*** Supplied passage

And the public flogging of teachers goes on

Hats off to John Young for always being there to talk good sense about education.
-Angela


Posted: 5:52 p.m. Friday, April 9, 2010

And the public flogging of teachers goes on

John Young, REGULAR CONTRIBUTOR

I  blame my mechanic for the fact that I don't change my oil often enough, don't check my tire pressure regularly, and don't know my carburetor from my glove compartment.

I'm sure you will agree with me that my mechanic is solely to blame for any malfunction of my car. It can't be that I invest too little in it, or that I take only passing interest in its interests — that is, until it doesn't motor me to every chosen destination.

We need new accountability standards for mechanics. Assemble the lawmakers.

I'm serious. Just about as serious as some policymakers are about education.

Those policymakers, and the citizens for whom they posture, blame teachers for all the ills of the schooling machine.

It couldn't be any outside influences that affect learning — not the inattention of parents, not whatever roiling events outside school walls might make it difficult to learn, not too-crowded classes, not administrators and policy makers who don't really get what teachers do.

Something very detrimental to learning has been happening under the guise of education reform for nearly two decades. Americans have been convinced that standardization is education. They have been convinced that the way to "excellence" is to treat children's minds like one treats tomatoes during canning season.

In the process, too many Americans have swallowed the propaganda that those who don't buy the standard (King James?) version of school accountability employed by state after state don't support excellence.

In Florida, a pitched battle rages over one more quest to reduce education to tomato paste on the butcher block of standardization. Reformers seek to pin teacher pay increases to test scores. The bill would require school districts to set aside 5 percent of their entire budgets starting in 2011 for "performance" pay increases. If they have leftover money, they could use it to develop new tests, like end-of-course exams. Otherwise, they would have to give it back to the state. The bill also would essentially rewrite the rules for teacher contracts. And in telling districts how they can pay teachers, it would wipe out considerations like advanced degrees and experience.

******
*** Dataset entries

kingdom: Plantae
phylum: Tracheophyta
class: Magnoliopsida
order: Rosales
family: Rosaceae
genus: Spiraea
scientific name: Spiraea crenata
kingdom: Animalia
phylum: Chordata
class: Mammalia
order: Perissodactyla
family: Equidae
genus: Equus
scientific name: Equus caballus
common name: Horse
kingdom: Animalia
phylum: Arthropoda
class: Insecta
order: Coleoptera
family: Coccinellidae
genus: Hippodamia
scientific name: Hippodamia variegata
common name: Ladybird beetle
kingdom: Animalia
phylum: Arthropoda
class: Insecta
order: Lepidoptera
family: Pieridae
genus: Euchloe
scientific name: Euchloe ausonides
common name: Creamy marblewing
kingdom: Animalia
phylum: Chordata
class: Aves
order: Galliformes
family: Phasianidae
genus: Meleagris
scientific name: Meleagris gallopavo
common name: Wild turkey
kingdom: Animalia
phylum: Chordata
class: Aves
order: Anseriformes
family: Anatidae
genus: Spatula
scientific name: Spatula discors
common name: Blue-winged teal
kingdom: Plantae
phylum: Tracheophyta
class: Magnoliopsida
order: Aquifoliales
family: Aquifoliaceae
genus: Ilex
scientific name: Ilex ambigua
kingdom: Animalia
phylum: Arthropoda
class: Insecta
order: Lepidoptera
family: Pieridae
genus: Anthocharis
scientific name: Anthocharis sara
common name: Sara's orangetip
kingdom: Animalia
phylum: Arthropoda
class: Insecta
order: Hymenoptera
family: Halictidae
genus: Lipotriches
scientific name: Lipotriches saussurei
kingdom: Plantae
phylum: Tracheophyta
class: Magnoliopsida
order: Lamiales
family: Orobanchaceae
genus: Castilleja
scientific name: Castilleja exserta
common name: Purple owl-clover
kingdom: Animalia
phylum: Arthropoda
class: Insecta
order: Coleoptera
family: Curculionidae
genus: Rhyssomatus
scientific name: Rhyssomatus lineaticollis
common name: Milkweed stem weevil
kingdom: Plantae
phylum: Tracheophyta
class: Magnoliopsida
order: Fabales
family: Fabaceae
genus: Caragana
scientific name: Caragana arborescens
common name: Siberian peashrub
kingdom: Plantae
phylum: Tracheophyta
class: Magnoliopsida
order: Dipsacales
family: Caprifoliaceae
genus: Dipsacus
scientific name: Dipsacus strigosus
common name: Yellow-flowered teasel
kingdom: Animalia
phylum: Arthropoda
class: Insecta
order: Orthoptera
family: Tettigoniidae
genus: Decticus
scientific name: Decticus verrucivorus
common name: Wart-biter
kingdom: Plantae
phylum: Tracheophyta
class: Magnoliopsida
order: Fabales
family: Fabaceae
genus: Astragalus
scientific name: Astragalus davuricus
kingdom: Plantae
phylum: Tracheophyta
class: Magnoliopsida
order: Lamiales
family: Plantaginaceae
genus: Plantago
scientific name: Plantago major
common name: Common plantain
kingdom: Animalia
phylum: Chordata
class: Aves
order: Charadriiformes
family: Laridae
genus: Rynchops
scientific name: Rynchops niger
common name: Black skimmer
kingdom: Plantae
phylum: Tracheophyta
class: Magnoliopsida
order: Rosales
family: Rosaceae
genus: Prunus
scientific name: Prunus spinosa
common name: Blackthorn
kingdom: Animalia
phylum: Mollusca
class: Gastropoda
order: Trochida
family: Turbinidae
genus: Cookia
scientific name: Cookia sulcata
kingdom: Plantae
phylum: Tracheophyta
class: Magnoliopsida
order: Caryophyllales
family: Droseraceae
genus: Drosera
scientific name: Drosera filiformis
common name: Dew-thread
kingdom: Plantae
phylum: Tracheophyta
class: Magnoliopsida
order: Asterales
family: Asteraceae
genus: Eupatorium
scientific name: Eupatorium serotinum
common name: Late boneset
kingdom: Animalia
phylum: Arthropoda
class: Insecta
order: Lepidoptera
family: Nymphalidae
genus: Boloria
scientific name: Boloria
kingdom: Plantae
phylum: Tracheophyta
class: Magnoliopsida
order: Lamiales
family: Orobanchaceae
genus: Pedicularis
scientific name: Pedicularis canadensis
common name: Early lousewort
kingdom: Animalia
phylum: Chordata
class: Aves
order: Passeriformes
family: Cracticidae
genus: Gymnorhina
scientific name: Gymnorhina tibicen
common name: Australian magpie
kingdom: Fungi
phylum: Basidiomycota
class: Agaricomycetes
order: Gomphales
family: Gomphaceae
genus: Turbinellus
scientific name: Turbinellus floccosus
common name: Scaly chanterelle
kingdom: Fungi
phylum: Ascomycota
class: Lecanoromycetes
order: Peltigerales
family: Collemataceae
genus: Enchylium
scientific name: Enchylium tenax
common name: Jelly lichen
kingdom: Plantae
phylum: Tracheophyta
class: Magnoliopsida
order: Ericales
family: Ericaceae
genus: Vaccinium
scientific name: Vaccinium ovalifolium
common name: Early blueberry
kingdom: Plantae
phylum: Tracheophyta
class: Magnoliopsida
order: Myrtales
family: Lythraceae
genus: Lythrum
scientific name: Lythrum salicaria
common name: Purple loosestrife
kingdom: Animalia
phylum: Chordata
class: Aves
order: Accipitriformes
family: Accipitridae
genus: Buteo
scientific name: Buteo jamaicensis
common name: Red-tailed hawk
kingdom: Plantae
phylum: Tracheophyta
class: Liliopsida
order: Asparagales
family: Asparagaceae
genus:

******

▶ _Required actions_:
1. In the column on teacher accountability, what share of their budgets would the Florida bill require school districts to set aside for performance pay, and beginning in what year?
2. List every outside influence on learning that the column on teacher accountability says policymakers refuse to consider.

▶ _Solved problems_:
1. Five percent of their entire budgets, beginning in 2011.

2.
- The inattention of parents
- Roiling events outside school walls that might make it difficult to learn
- Too-crowded classes
- Administrators and policy makers who don't really get what teachers do